The most profound effect the space had on the music was its acoustical quality. With ceilings that soar to 90 feet, the room is shaped like a giant coffee can. That vast height, plus the reflective terra cotta walls, creates extreme reverberation that in normal circumstances would wreak havoc on the music’s texture.

Site-specific sound

Two of the pieces on the program were conceived with precisely that acoustical imperfection in mind. Joshua Hey, currently completing his doctoral thesis at Penn, presented a new work evocatively titled "lens flare from Alpha Centauri."

Harnessing the reverberating timbres produced some startling effects: a viola that sounded lonely yet sultry, like a freight train barreling through the night; a cello imitating a horn. Hey carefully structured his music to create far more sounds than would be heard in a conventional string-quartet presentation. His overall language might be described as impressionistic or, perhaps more accurately, spectral, a style that is a contemporary French descendant of the early 20th-century style of impressionism practiced by Debussy and Ravel. Spectral composers are especially interested in the relationship between sound and light, and in the closing pages of this music, Hey conjures a rainbow of colors that finally reflects the astronomical inspiration of the piece.

Voices carry

Scott Ordway’s piece, "Tonight We Tell the Secrets of the World," had its premiere in this same space just one year ago. It is even more theatrical than Hey’s music, incorporating projected color and audience participation. The audience was divided three ways, and each section was handed a reading from an ancient text (my section had an excerpt from Sumerian creation myths, circa 3000 B.C.E.). As a designated color splashed across the Rotunda walls, we were asked to recite our texts in a whisper, louder if the color intensified. We were accompanied by the string quartet augmented by a third violin, a second viola, bass, saxophone, and soprano.

Ordway’s creation was the sum of its seemingly simple parts. The music proceeded in well-regulated intervals, both rhythmically and harmonically, and the vibrato-less soprano and offstage saxophone added subtle texture. As an organic whole, the work resonated with humanist spirituality, haunting the imagination long after the last echo died away.

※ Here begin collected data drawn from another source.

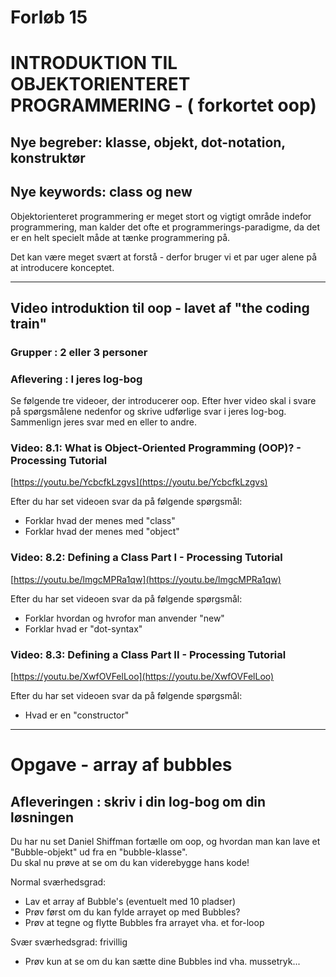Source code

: # Forløb 15
# INTRODUKTION TIL OBJEKTORIENTERET PROGRAMMERING - ( forkortet oop)
## Nye begreber: klasse, objekt, dot-notation, konstruktør
## Nye keywords: class og new

Objektorienteret programmering er meget stort og vigtigt område indefor programmering, man kalder det ofte et programmerings-paradigme, da det er en helt specielt måde at tænke programmering på.

Det kan være meget svært at forstå - derfor bruger vi et par uger alene på at introducere konceptet.

-----------------------------------------------------------------------------------------------------

## Video introduktion til oop - lavet af "the coding train"
### Grupper : 2 eller 3 personer
### Aflevering : I jeres log-bog

Se følgende tre videoer, der introducerer oop. Efter hver video skal i svare på spørgsmålene nedenfor
og skrive udførlige svar i jeres log-bog. Sammenlign jeres svar med en eller to andre.

### Video: 8.1: What is Object-Oriented Programming (OOP)? - Processing Tutorial
[https://youtu.be/YcbcfkLzgvs](https://youtu.be/YcbcfkLzgvs)   

Efter du har set videoen svar da på følgende spørgsmål:
- Forklar hvad der menes med "class"
- Forklar hvad der menes med "object"


### Video: 8.2: Defining a Class Part I - Processing Tutorial
[https://youtu.be/lmgcMPRa1qw](https://youtu.be/lmgcMPRa1qw)      

Efter du har set videoen svar da på følgende spørgsmål:
- Forklar hvordan og hvrofor man anvender "new"
- Forklar hvad er "dot-syntax"

### Video: 8.3: Defining a Class Part II - Processing Tutorial
[https://youtu.be/XwfOVFelLoo](https://youtu.be/XwfOVFelLoo)      

Efter du har set videoen svar da på følgende spørgsmål:
- Hvad er en "constructor"

-----------------------------------------------------------------------------------------------------

# Opgave - array af bubbles
## Afleveringen : skriv i din log-bog om din løsningen
Du har nu set Daniel Shiffman fortælle om oop, og hvordan man kan lave et "Bubble-objekt" ud fra en "bubble-klasse".   
Du skal nu prøve at se om du kan viderebygge hans kode!

Normal sværhedsgrad:
- Lav et array af Bubble's (eventuelt med 10 pladser)
- Prøv først om du kan fylde arrayet op med Bubbles?
- Prøv at tegne og flytte Bubbles fra arrayet vha. et for-loop

Svær sværhedsgrad: frivillig
- Prøv kun at se om du kan sætte dine Bubbles ind vha. mussetryk...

Between these two works, Daedalus Quartet presented one of the most celebrated chamber music works in the contemporary repertoire, George Crumb’s "Black Angels," with choreography by Sebastienne Mundheim. I have heard this brilliant music live before and have several recorded versions, but this was as compelling as any performance in my experience. The music can be sensational, but this reading crystallized the composer’s uncanny ability to project ferocity and the beatific in the same voice. "Black Angels" was completed in 1970, and, as the composer admits, “will probably be forever known as the ‘Vietnam Quartet.’” When I interviewed Crumb about the piece over a decade ago, he noted that the music had fresh resonance because of “this business with Iraq.” As we enter a new era of our history with notably sinister overtones, Crumb’s music again speaks to our time. Perhaps, alas, it will always be so.

Our readers respond

Margaret Darby

of Center City/ Philadelphia, PA on January 17, 2017

What a great review! You really captured the feeling of mystery created by the Chinese Rotunda at the Penn Museum.